The federal government, she said, is offering a new avenue to meet the high demand, and she added that she thought the increased availability of test kits would help slow the spread of the virus by helping people find out if they are positive or not. “It’s an easy tool for people to have,” she said, to check their status and, if they test positive, to quarantine immediately.

Solages also said she thought that more at-home testing would help reduce the number of Covid-19 emergency room visits, which are currently at their highest level since the pandemic began.

Although cases and hospitalizations remain at all-time highs nationwide, the Omicron wave appears to have peaked across New York state. “I’m hopeful we’re over the spike and spread,” Solages said. “This is a tool we didn’t have in 2020,” she said of at-home test kits, expressing hope that the federal program, as well as new methods to detect and combat the virus, will continue to roll out as the pandemic drags on.

Schools across Nassau County are also offering at-home test kits for students: Some 420,000 kits were distributed to BOCES facilities in Nassau and Suffolk counties late last month.
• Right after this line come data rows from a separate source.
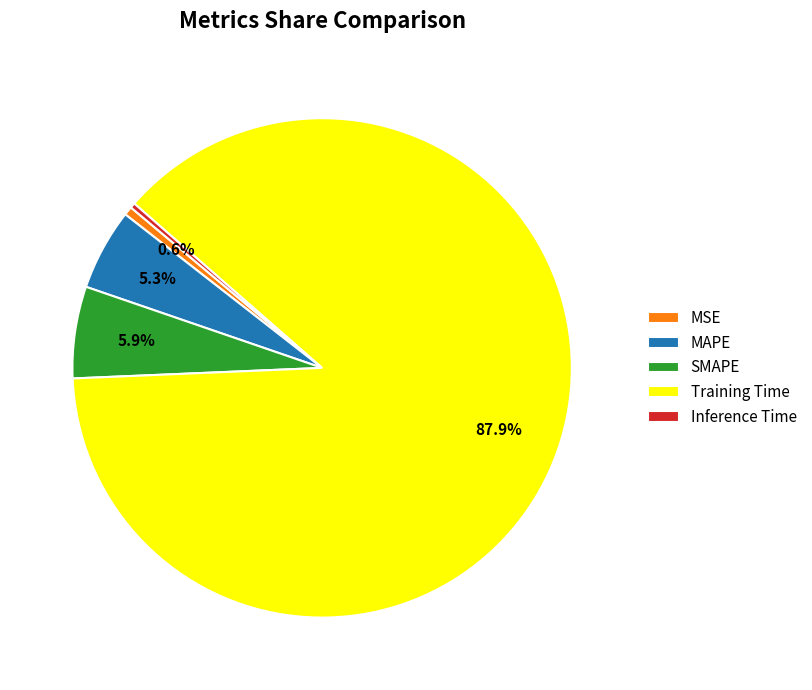

True or false: MAPE accounts for 1% of the total.

False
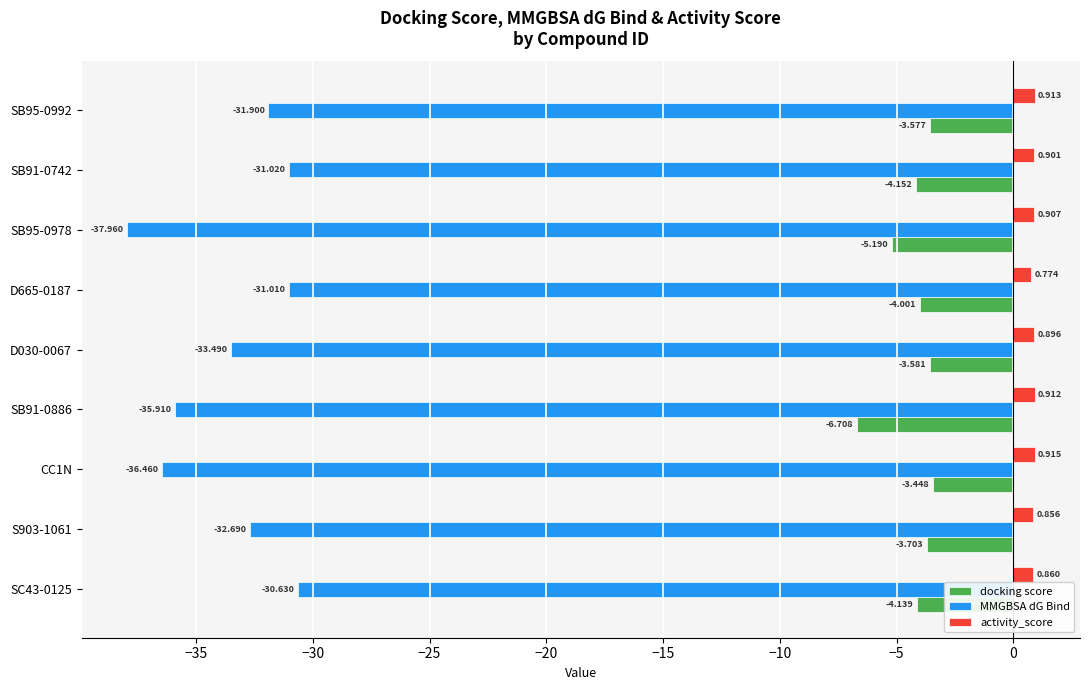

What are all the series names shown in the legend?

docking score, MMGBSA dG Bind, activity_score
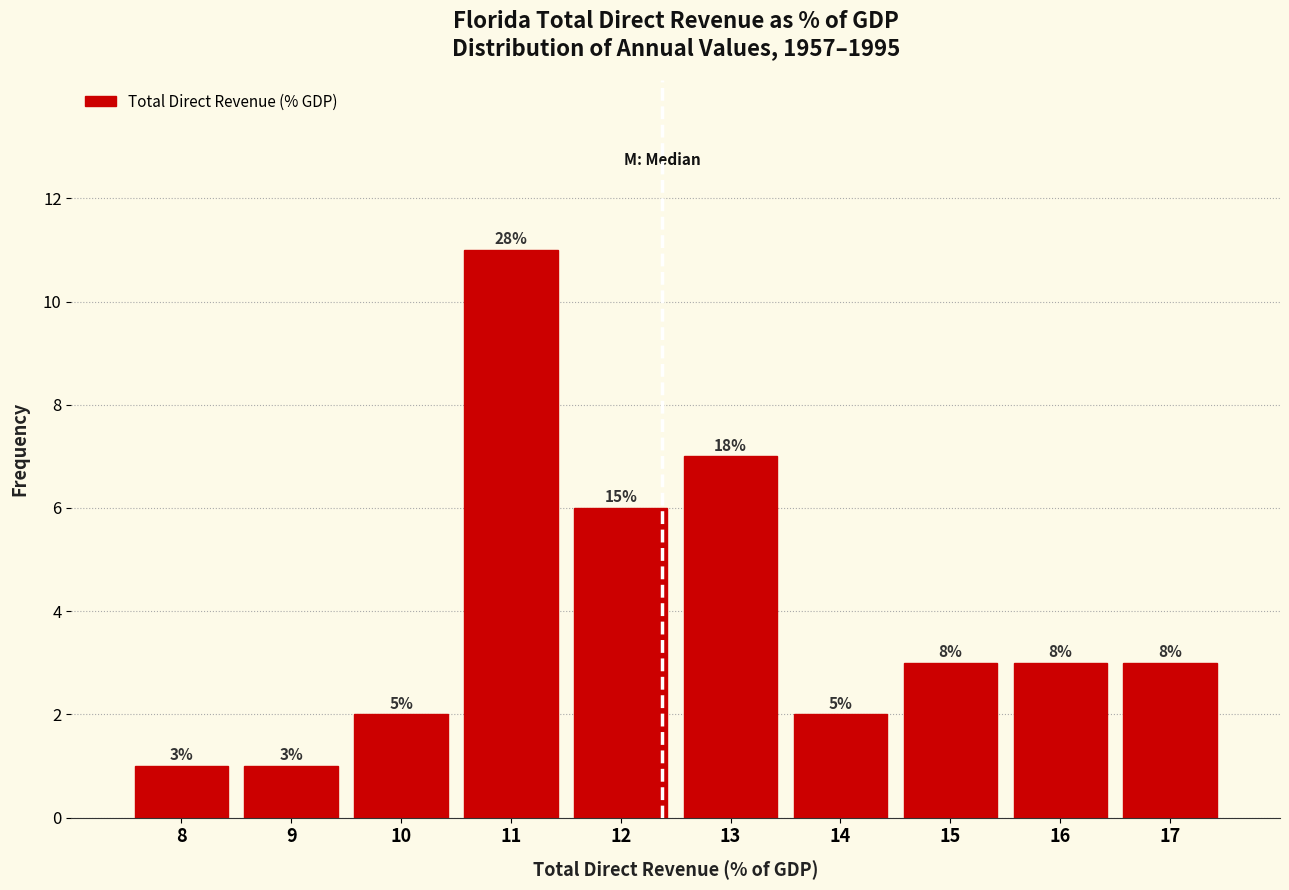

Does the chart contain any negative values?

No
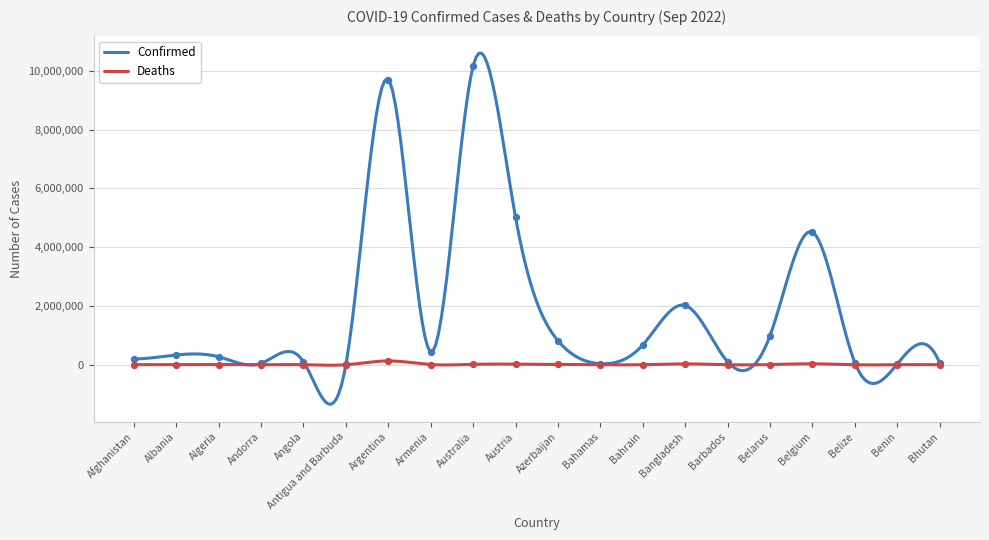

Which series has the widest spread of Y values?

Confirmed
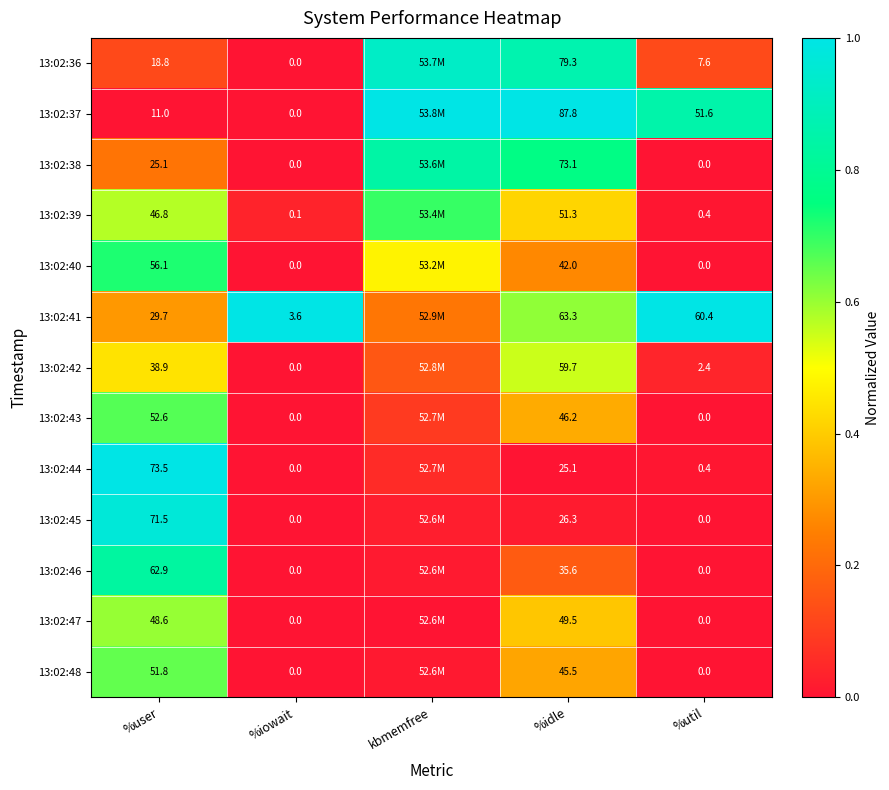

At which category does the chart reach its peak across all series?

kbmemfree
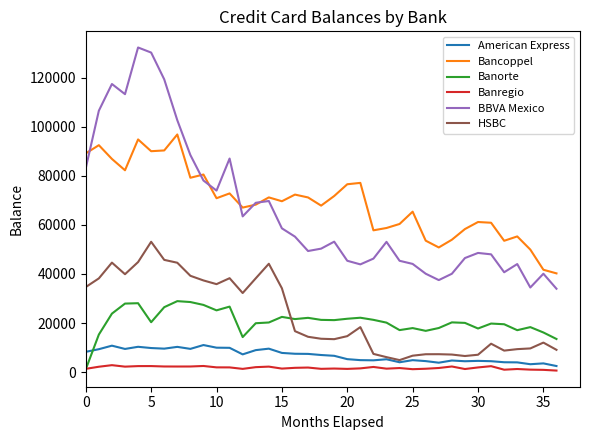

What are all the series names shown in the legend?

American Express, Bancoppel, Banorte, Banregio, BBVA Mexico, HSBC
In Nassau, tests will be divided among the county’s 56 districts based on student enrollment, and each district will determine how to distribute them.

Acting State Homeland Security Commissioner Jackie Bray said at a late-December news conference that Gov. Kathy Hochul’s administration hoped to provide school districts with millions of at-home test kits. “It’s our responsibility to supply as many of our districts as we possibly can so that they can supply as many kids as they possibly can with kits,” Bray said, adding that the state planned to distribute 6 million kits to districts statewide.

Despite these federal and state programs, Solages cautioned that more Covid-19 variants are likely to appear in the future. She stressed that at-home test kits would be key in combating potential future surges.